Quercetin and chlorogenic acid as bioactive compounds show promising docking site interaction and reveal these bioactive compounds as potential targets for rheumatoid arthritis

Abstract

Rheumatoid arthritis (RA) is a chronic, inflammatory, widespread autoimmune disease that affects the joints to varying degrees in individuals. Molecular studies of RA have revolutionized our understanding of the pathogenesis, although the etiology is still unknown. Natural phytochemicals like quercetin, chlorogenic acid and their derivatives show promising bioactive effects. Such bioactive compounds have undergone significant investigation for their antiarthritic, antidiabetic, antioxidant, antibacterial, anti-Alzheimer's, anti-inflammatory, cardiovascular, and wound-healing activities.

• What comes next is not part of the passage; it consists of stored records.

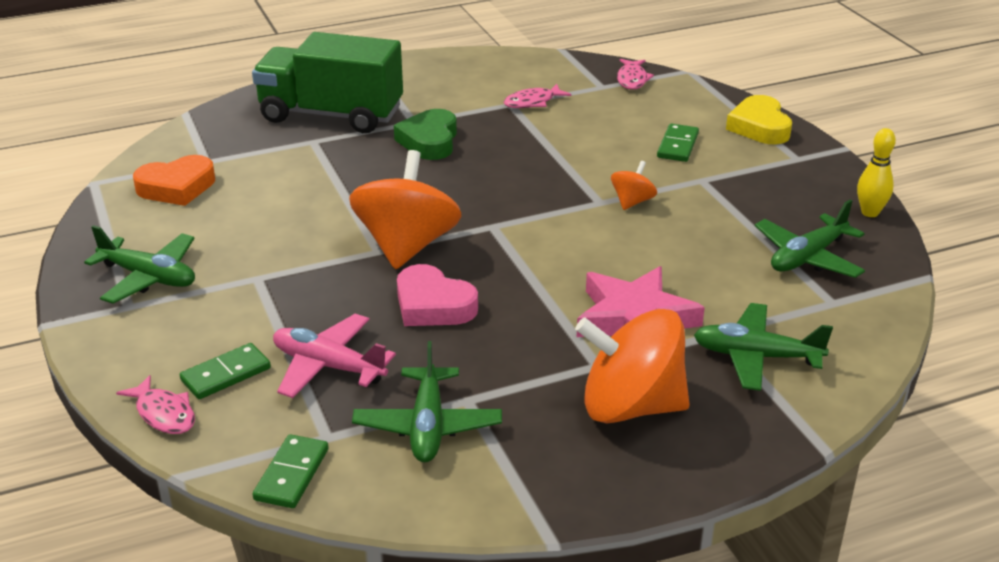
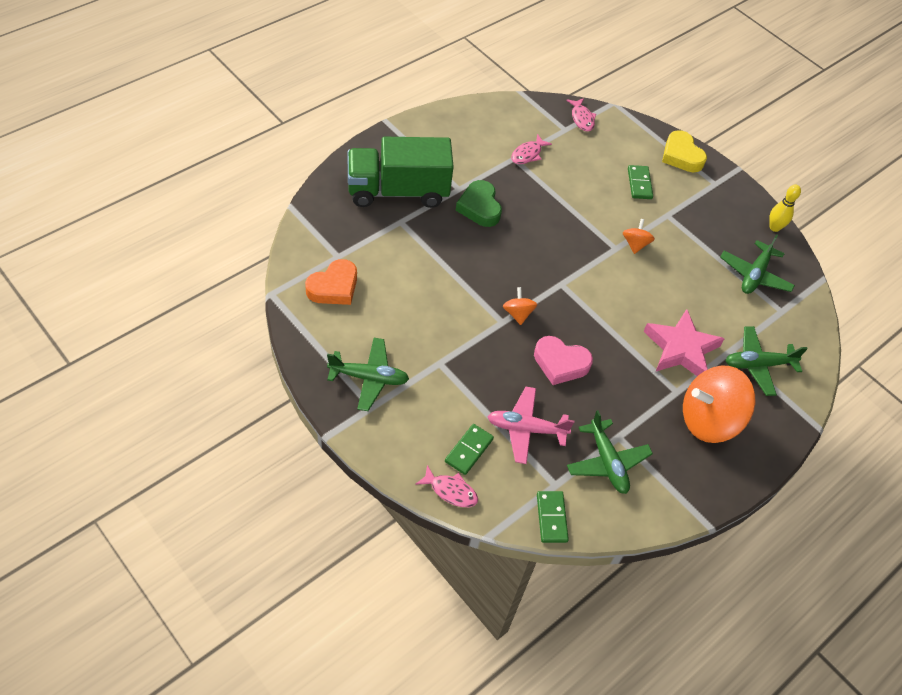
camera: 25 degrees left, 20 degrees up
orange spinning top [349,150,462,269] -> orange spinning top [503,287,537,325], size x0.47

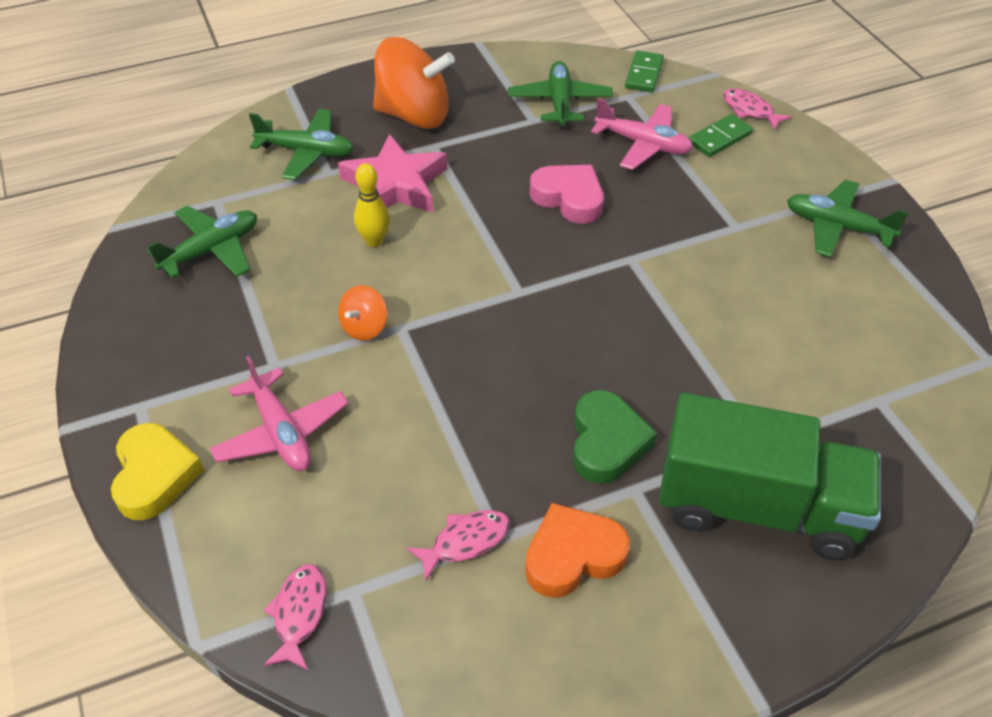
camera: 155 degrees left, 5 degrees down
orange heart [305,259,357,305] -> orange heart moved to [525,503,630,598]
orange spinning top [503,287,537,325] -> none
green domino [628,165,653,199] -> pink plane [209,355,348,471]
yellow bowling pin [769,184,801,232] -> yellow bowling pin moved to [354,163,390,247]

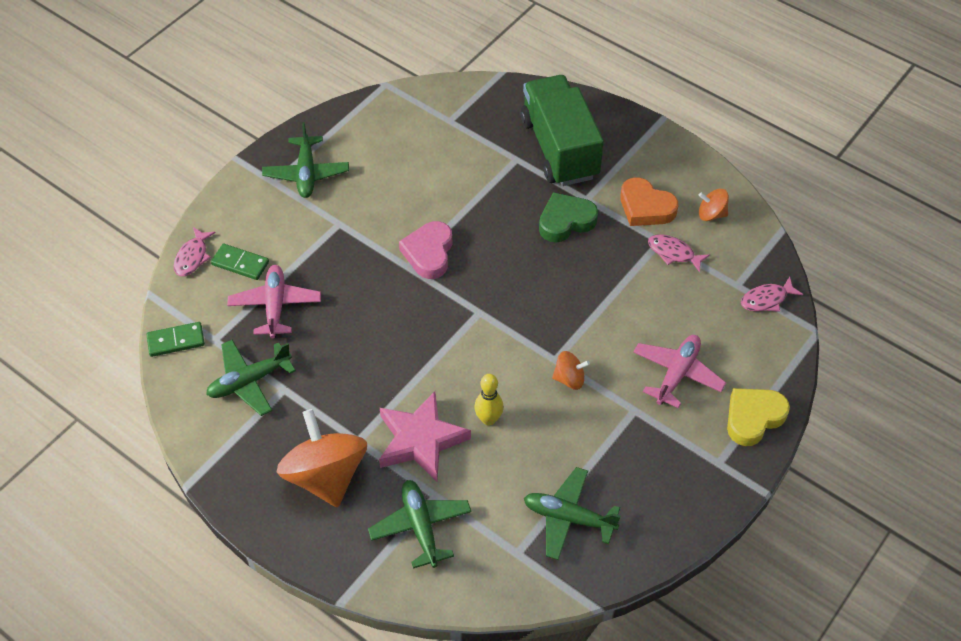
camera: 120 degrees left, 5 degrees up
pink heart [530,165,604,224] -> pink heart moved to [399,221,452,279]
none -> orange spinning top [698,189,729,221]

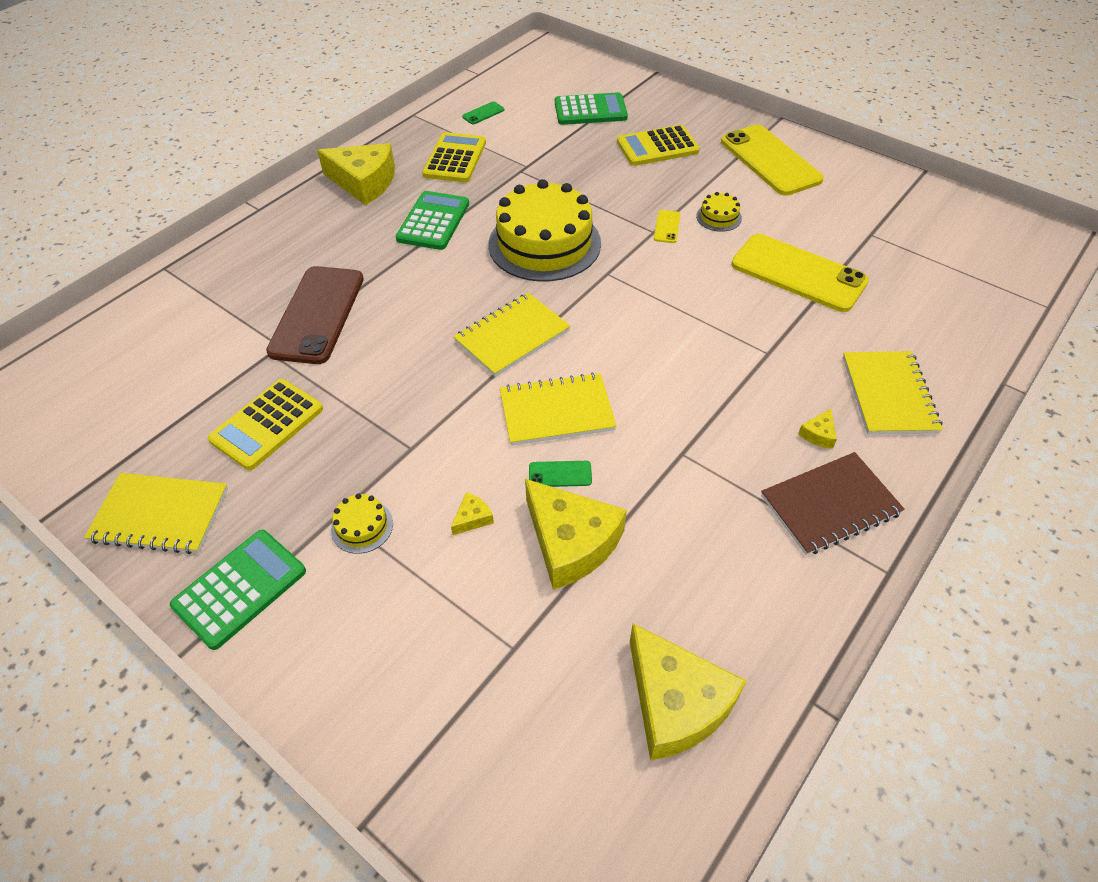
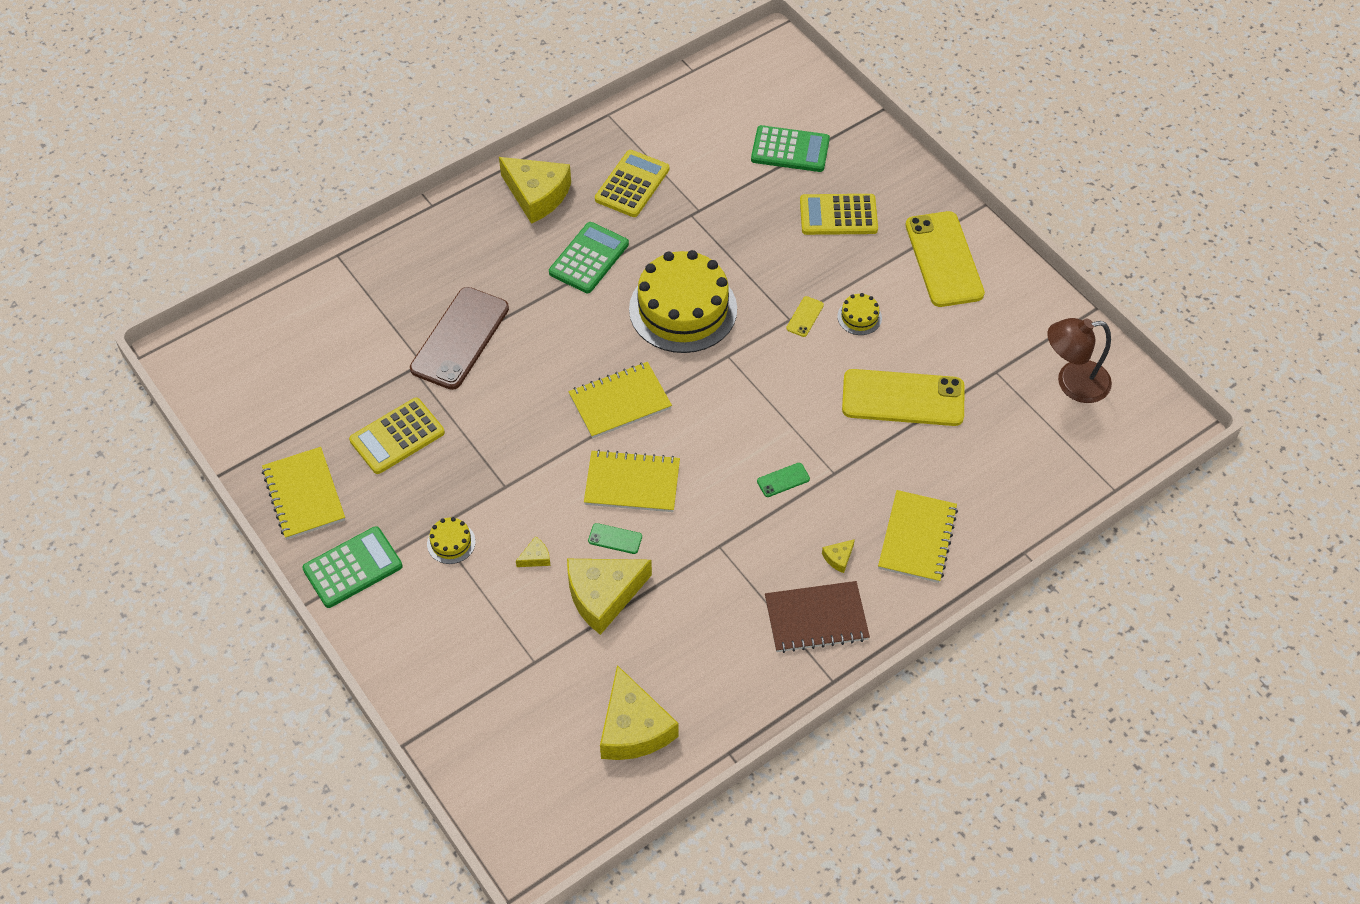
camera: 15 degrees right, 5 degrees up
yellow notebook [84,473,228,554] -> yellow notebook turned 45 degrees clockwise [262,447,345,540]
green phone [462,101,504,124] -> green phone moved to [757,463,810,497]
yellow cheese [525,479,627,590] -> yellow cheese turned 90 degrees clockwise [567,559,652,635]
yellow phone [731,234,869,312] -> yellow phone turned 45 degrees counterclockwise [842,369,964,426]
none -> brown lamp [1047,318,1112,403]

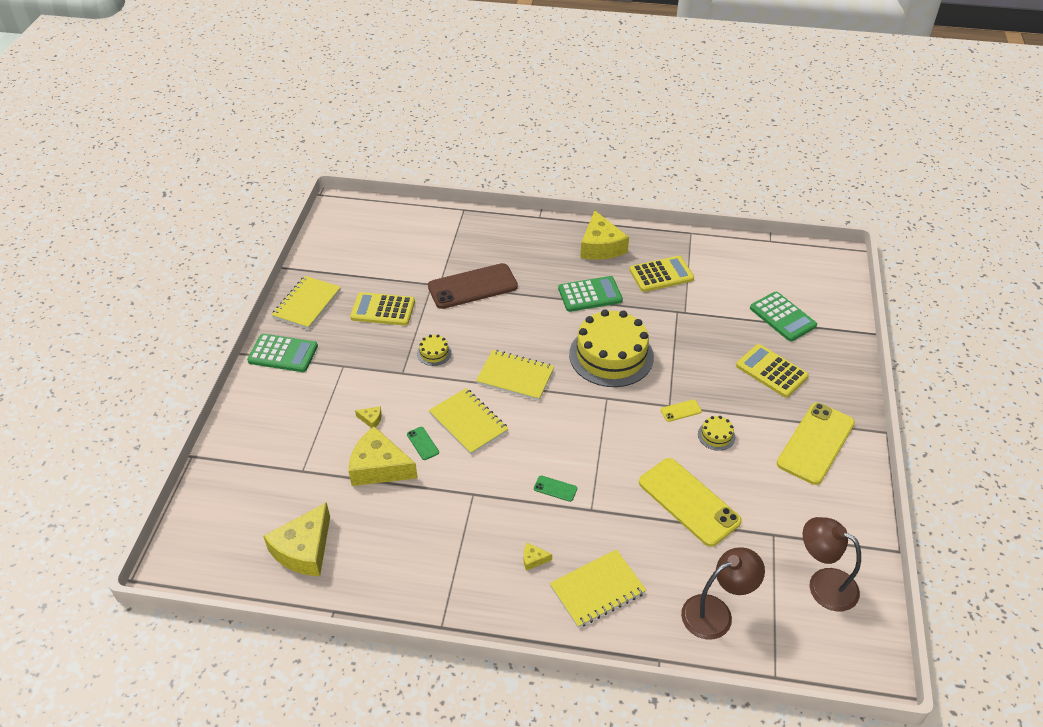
camera: 45 degrees right, 10 degrees down
yellow cake [427,517,476,564] -> yellow cake moved to [417,335,452,366]
brown notebook [765,581,870,653] -> none
none -> brown lamp [681,547,765,640]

The utilization of drug-delivery technologies that enhance the bioavailability of these bioactive substances has been exploited. The purpose of the study was to define the potent therapeutic effect and interactions of compounds (quercetin and chlorogenic acid) on RA targets by means of computational approaches. Data for both compounds with strong pharmacological effects i.e., absorption, distribution, metabolism, excretion, and toxicity were assessed. Possible RA targets were recognized via the Gene Expression database, Venn analysis, protein–protein interaction network (PPI) and Kyoto Encyclopedia of Genes and Genomes (KEGG) pathway development. Potential of compounds were determined using AutoDock Vina. To observe the mechanisms fundamental for compounds target prediction, gene ontology enrichment analysis, KEGG, and network modeling analyses were executed. By means of associating the predicted target data with the targets of RA-related compounds, all potential targets might be associated with treatment of RA including key potential targets like PTGS1, ESR1, AR, PGR, CHRM3, PPARG, CHRM2, BCL2, CASP3, and RELA. Lastly, the compounds and potential target proteins were evaluated by molecular docking analysis and compared with the ligands of the protein. Furthermore, this research provides a compact basis for additional experimental studies. The present study highlights the importance of potential target genes expression and their functional annotation involved in the RA disease. This study also highlights that both quercetin and chlorogenic acid are significant inhibitors and bind to the RA disease proteins which is a good indicator towards the potential capability and application of these natural compounds in pharmaceutical and drugs development industry.